According to IBM “Every day, we create 2.5 quintillion bytes of data — so much that 90% of the data in the world today has been created in the last two years alone.” 

Innovative industries and organizations have already begun to capitalize on this wealth of data. From supply chain to insurance analytics and other big data ecosystems, data analytics is truly transforming the risk management world.

That being said, it is still important to interrogate how specifically the risk management ecosystem is evolving with data analytics. In a nutshell, data analytics influences risk management and its different ecosystems in 4 fundamental ways as illustrated in the diagram below:

 4 types of Data Analytics and the role they play in informing decisions 1:

In essence, data analysis helps the risk management ecosystem, and especially risk teams, to achieve increasingly accurate hindsight, insights and foresight drawn from a variety of data sources (whether structured or unstructured), almost instantaneously.

As Jason Hill, (Executive Partner – Reply) concisely put it,

‘Time is critical in the new world of risk management. If you can react to a risk faster, you have a competitive advantage’

Therefore, through data analytics, individuals in the risk management ecosystem are able to rapidly and effectively sense and respond and/or predict and act faster and better, informed by a vast amount of risk variables.

Benefits of data analytics in risk management ecosystems

1.    Instantaneous intelligence and robust utilization of risk assessment

In today’s world, the variety and complexity of data sources (including email, social media, apps, sensor data and documents) mean that static structures and interaction paths are no longer tenable.

The speed required to retrieve and analyze data has necessitated not only how big data has been utilized and approached in the recent past, but more importantly how it is can be used today.

Take for example risk management in a banking eco-system. if you want to conduct a risk assessment in determining the risk of giving a loan to a new customer, you can easily use data analytics to get an almost instantaneous risk profile based on a wide range of data. The analyzed data can be derived from spending habits, customer credit reports and social media, all within a matter of seconds.

2.    Improved decision-making

Through data analytics, decision making has become more robust and evidence-based across a number of key risk domains including; market risk, credit risk, operational risk, integrated risk management, compliance risk etc.

Additionally, since data analytics allows the synthesis of vast amounts of data, this allows for the development of new ways to work and collaborate. Risk management teams can, therefore interact and collaborate more with other teams within an organization including; Finance, IT and operations teams. This inherently leads to collaborative decisions and therefore better decision-making.

3.    Substantial cost savings

In business, efficiency translates to cost savings. Through data analytics, significant cost savings can be experienced through simply combating risks that can cost businesses lots of money and resources

According to an Accenture’s study, using Big Data analytics in supply chain operations can increase efficiency by 10 percent or greater, reduce order-to-delivery cycle times and improve demand-driven operations.
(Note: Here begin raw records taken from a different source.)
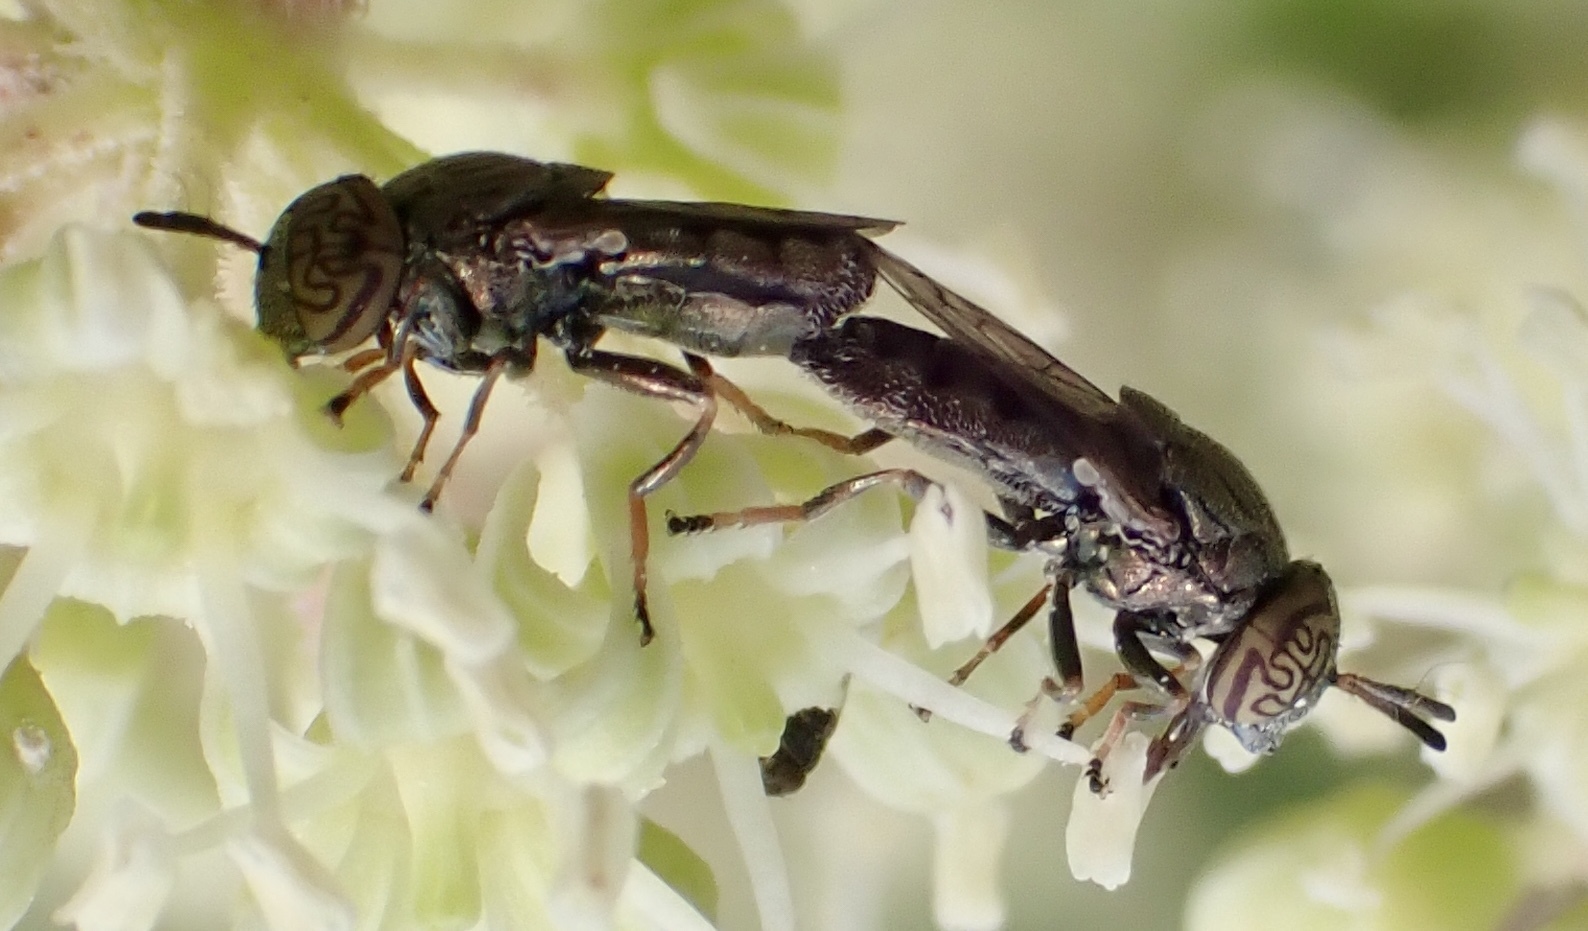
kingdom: Animalia
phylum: Arthropoda
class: Insecta
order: Diptera
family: Syrphidae
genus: Orthonevra
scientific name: Orthonevra nitida
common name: Wavy mucksucker
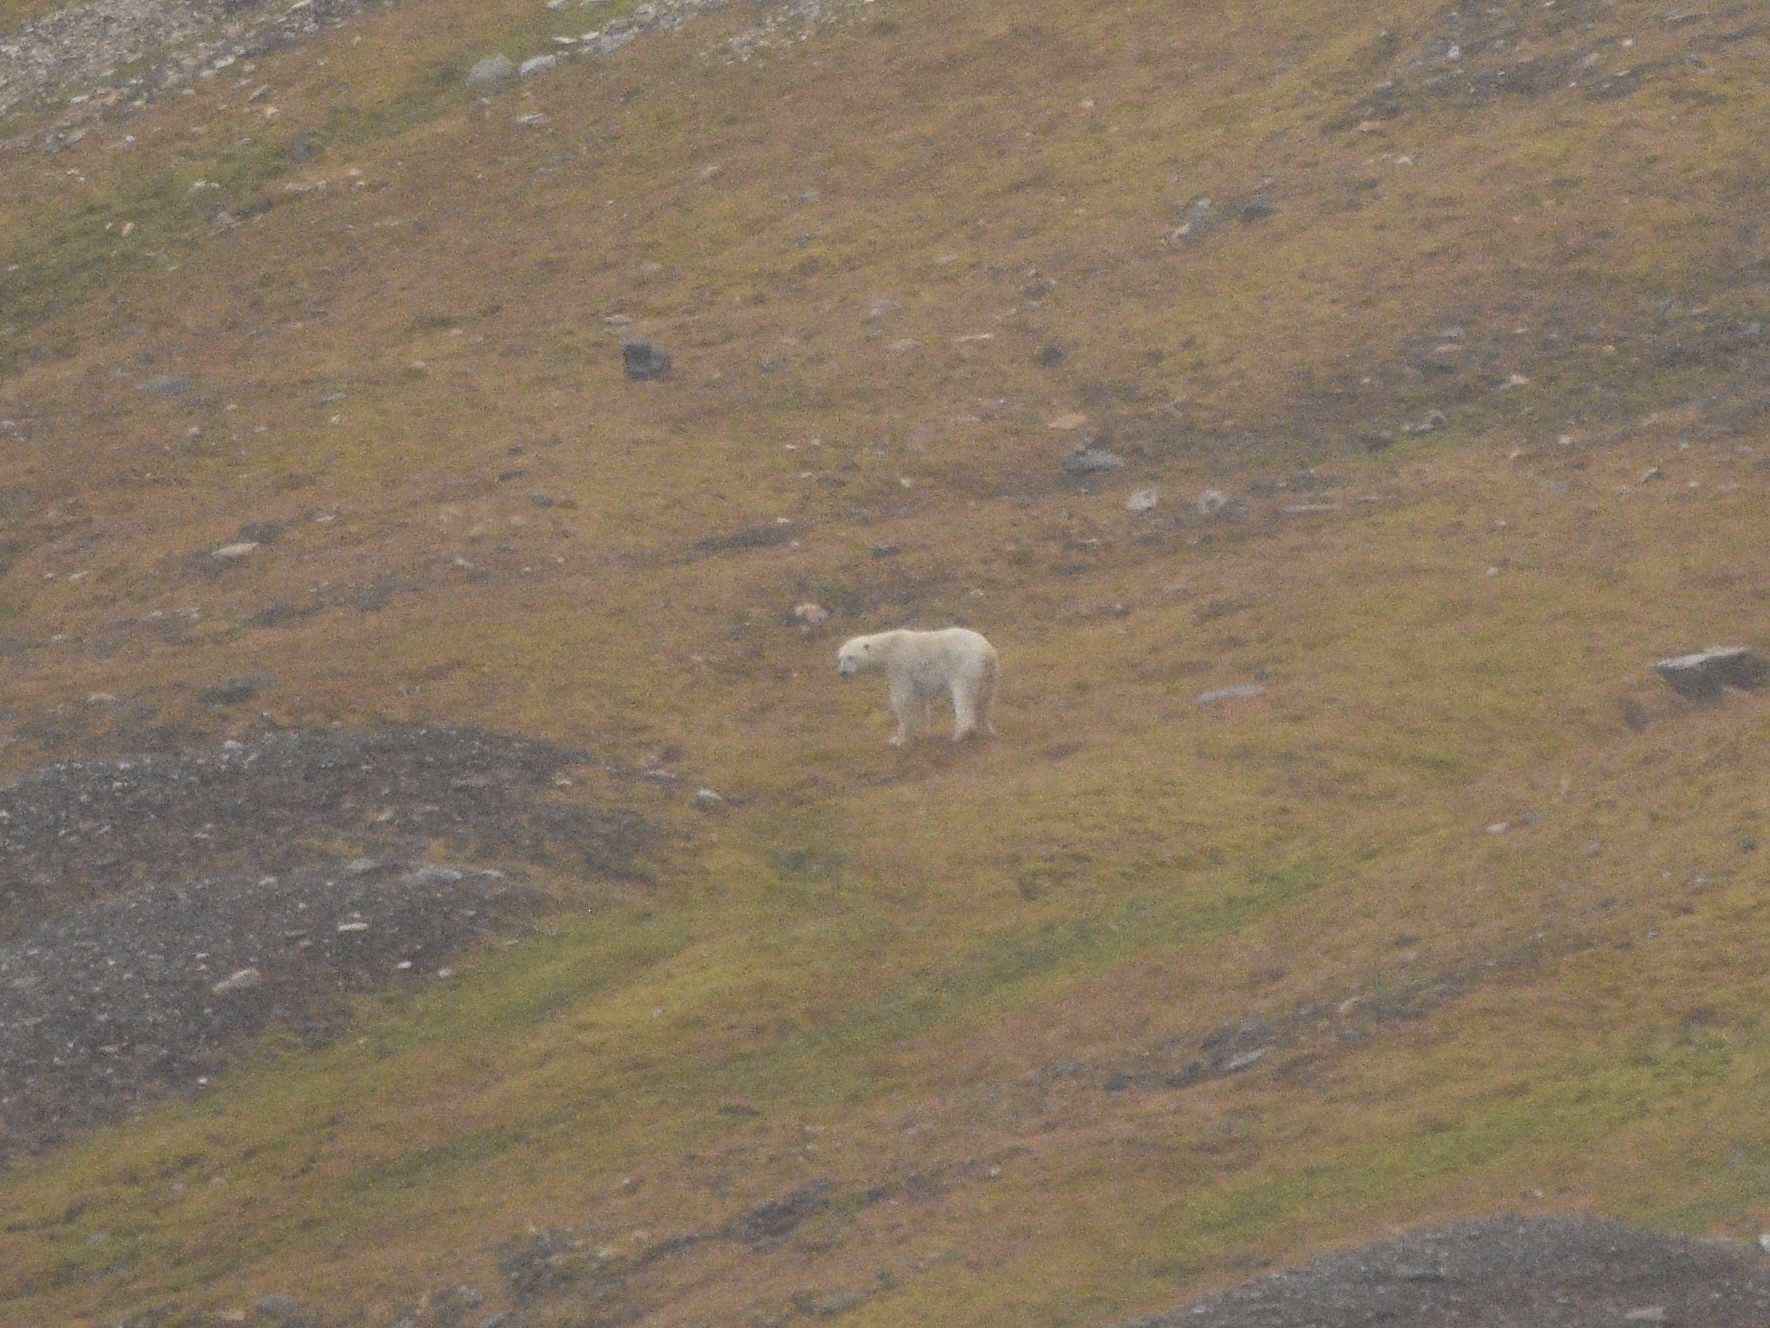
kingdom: Animalia
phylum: Chordata
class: Mammalia
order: Carnivora
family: Ursidae
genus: Ursus
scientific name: Ursus maritimus
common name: Polar bear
All this is possible through improved data analytics in the supply chain risk management ecosystem.

4.    Improved analytical power and the stabilization of risk models

The quintessential approach of data analytics is to transition from descriptive analytics to predictive and prescriptive analytics. This allows for better hindsight, insight, and foresight. Additionally, data analytics is increasingly producing a better quality of filtered, real-time data which tends to also stabilize risk models.

Conclusion

As you would expect in any domain or industry these days, risk management faces constantly evolving challenges and demands. In order to respond to these demands and challenges, risk managers constantly require not only more data but more detailed data and also increasingly sophisticated reports.

Through data analytics, risk managers are increasingly able to reduce the ‘noise’ inherent in vast volumes of data. This allows for improvements in risk coverage, risk monitoring and in the enhancement of stability and predictive powers in risk models. All this is in an effort to support the Risk Officer’s decision-making.